**** EXERCISE PASSAGE
The non-obvious choices, in order of how surprising they were:

1. **`BINARY_AS_TEXT = FALSE`** is required in the `FILE_FORMAT`. Snowflake's
   default treats Parquet `BYTE_ARRAY` *without a logical type* as UTF-8 text,
   so binary columns containing `0xFF` byte fail with `Invalid UTF8 detected
   while decoding`. Text and JSON columns carry their own `LogicalType` and
   are unaffected.
2. **Two-step (stage → final)** instead of `COPY INTO final FROM (SELECT ...)`.
   The `$1:col::varchar` syntax that the single-step pattern needs also hits
   the UTF-8 decode on raw-binary BYTE_ARRAY columns — even when the target
   cast is `::binary`. `MATCH_BY_COLUMN_NAME` on a stage table with `BINARY`
   columns avoids that path.
3. **`ALTER SESSION SET TIMEZONE = 'UTC'`** before the load. Snowflake's
   autoload of `Timestamp(MICROSECOND, isAdjustedToUTC=true)` into
   `TIMESTAMP_TZ` records the *session* offset as the column's TZ, which
   shifts the absolute instant by that offset. Pinning the session to UTC
   makes the recorded offset `+00:00` so the instant survives. (BigQuery does
   not have this issue.)
4. **`NUMBER(38,0)` for `c_time`, `created_at`, `created_at_dt`** in staging.
********
ASSIGNMENT 1 = Decide whether each statement below agrees with the Snowflake loading notes, answering yes or no and quoting the deciding words: (a) text and JSON columns are affected by Snowflake's default handling of binary data; (b) BigQuery has the same timezone problem; (c) using `MATCH_BY_COLUMN_NAME` on a stage table with `BINARY` columns avoids the UTF-8 decode path.
ASSIGNMENT 2 = List every column that the Snowflake loading notes assign the type `NUMBER(38,0)` in staging.
ASSIGNMENT 3 = Continue the Snowflake loading notes from the point where they stop.
The entries have no connection to the Snowflake loading notes.
**** RECORD EXTRACTS
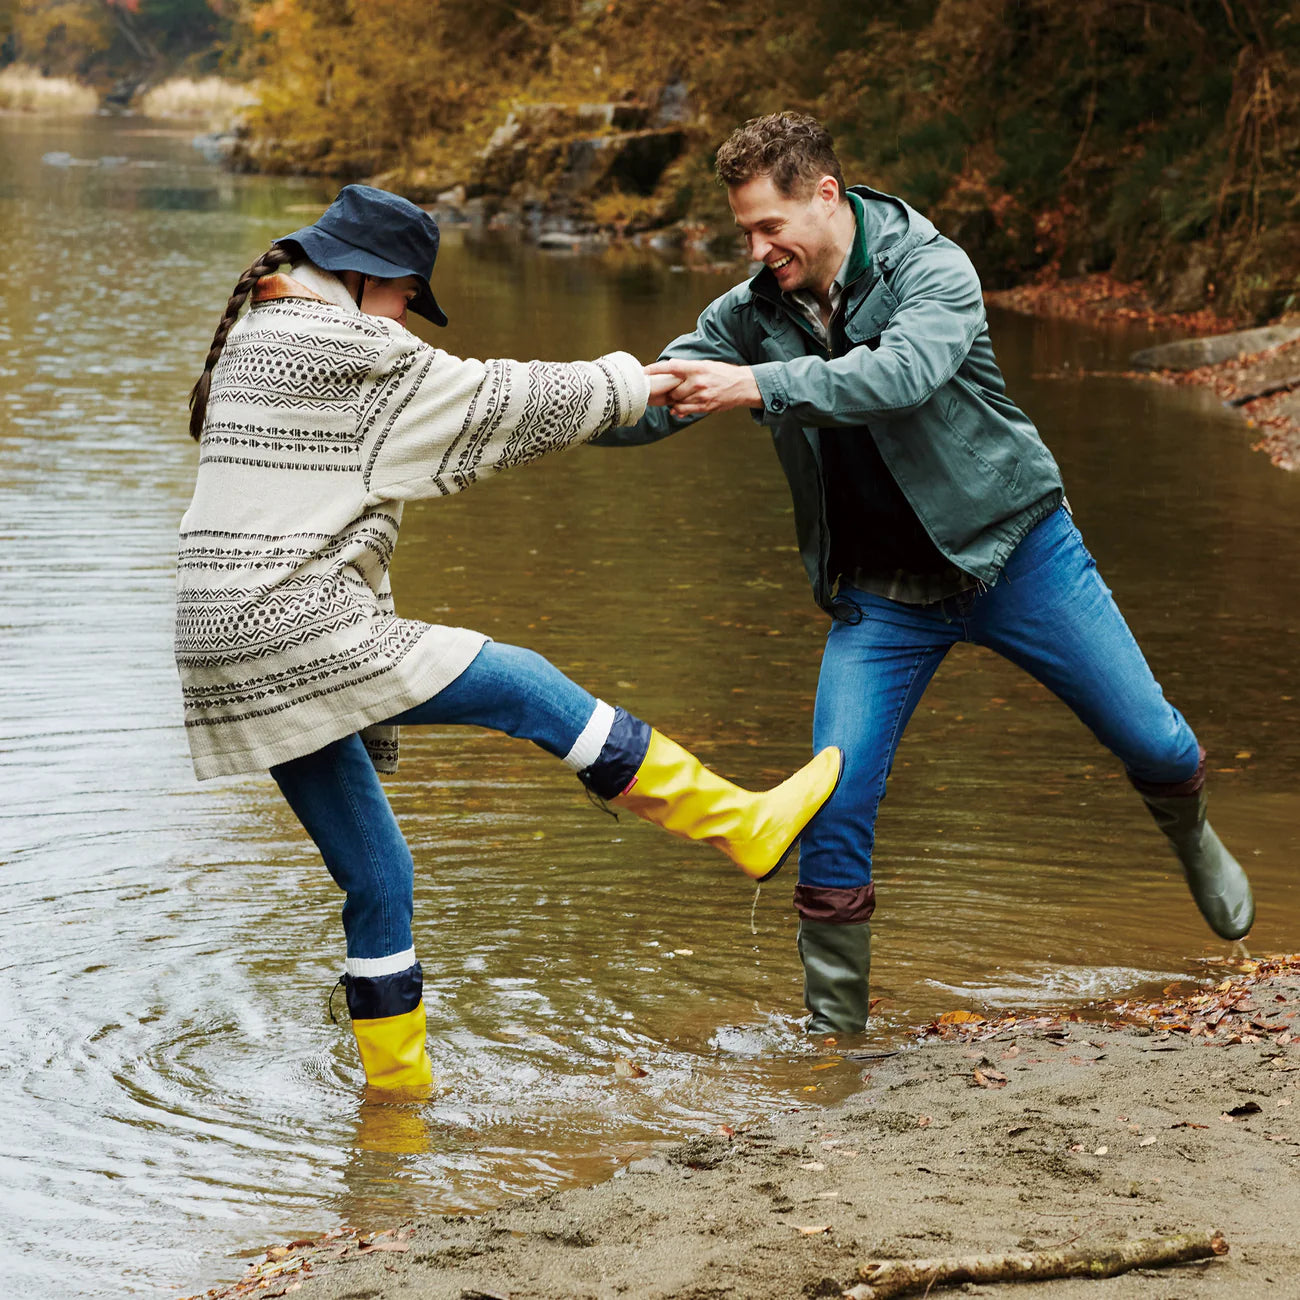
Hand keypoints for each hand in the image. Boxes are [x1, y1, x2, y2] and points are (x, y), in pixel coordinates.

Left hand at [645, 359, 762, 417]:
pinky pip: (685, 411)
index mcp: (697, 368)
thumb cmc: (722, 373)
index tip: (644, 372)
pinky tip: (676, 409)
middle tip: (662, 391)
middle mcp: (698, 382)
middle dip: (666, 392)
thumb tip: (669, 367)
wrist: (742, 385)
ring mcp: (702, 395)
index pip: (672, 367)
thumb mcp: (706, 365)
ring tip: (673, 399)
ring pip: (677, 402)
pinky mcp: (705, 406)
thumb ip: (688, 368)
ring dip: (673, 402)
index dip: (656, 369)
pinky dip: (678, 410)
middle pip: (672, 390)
********
**** RECORD EXTRACTS
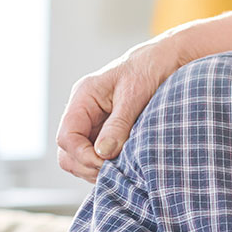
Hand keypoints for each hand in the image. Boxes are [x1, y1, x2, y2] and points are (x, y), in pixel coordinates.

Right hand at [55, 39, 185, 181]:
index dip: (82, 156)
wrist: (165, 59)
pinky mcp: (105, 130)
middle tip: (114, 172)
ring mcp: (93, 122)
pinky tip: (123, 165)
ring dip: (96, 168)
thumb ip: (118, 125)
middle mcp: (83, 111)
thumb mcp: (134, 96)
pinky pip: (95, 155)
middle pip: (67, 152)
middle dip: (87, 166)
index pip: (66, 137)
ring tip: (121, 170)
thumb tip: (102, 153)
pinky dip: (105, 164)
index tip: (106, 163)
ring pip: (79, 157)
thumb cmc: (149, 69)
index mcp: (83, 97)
********
**** RECORD EXTRACTS
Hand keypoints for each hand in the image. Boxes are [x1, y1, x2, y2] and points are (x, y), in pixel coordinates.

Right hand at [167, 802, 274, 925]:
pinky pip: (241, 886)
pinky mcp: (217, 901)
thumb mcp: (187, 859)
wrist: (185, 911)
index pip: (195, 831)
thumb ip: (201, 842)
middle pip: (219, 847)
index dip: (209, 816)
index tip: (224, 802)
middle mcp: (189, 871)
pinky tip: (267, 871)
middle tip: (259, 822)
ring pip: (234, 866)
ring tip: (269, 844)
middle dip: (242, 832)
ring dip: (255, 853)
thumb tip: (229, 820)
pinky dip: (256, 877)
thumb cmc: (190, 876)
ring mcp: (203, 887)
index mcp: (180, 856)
********
YOUR RESPONSE 1 =
(a) No: "Text and JSON columns carry their own `LogicalType` and are unaffected."
(b) No: "(BigQuery does not have this issue.)"
(c) Yes: "`MATCH_BY_COLUMN_NAME` on a stage table with `BINARY` columns avoids that path."

YOUR RESPONSE 2 = c_time, created_at, created_at_dt

YOUR RESPONSE 3 =
   Snowflake's autoload does not recognize Arrow `Time64(MICROSECOND)` or
   `Timestamp(MICROSECOND, isAdjustedToUTC=false)` as `TIME`/`TIMESTAMP_NTZ`;
   it surfaces the raw `int64` µs. We accept the raw value into NUMBER and
   convert with `TIME_FROM_PARTS` / `TO_TIMESTAMP_NTZ` in the final SELECT.
5. **`HEX_ENCODE(uid)` + regex** because `LogicalType::Uuid` arrives as
   `BINARY` (16 bytes); the canonical `8-4-4-4-12` hyphenated form is rebuilt
   by SQL.
6. **`PARSE_JSON(...)` for `attrs` / `attrs_json` / `extras`** because
   `LogicalType::Json` arrives as `VARCHAR`, not `VARIANT`. The bytes are
   already valid UTF-8 JSON so the parse is cheap.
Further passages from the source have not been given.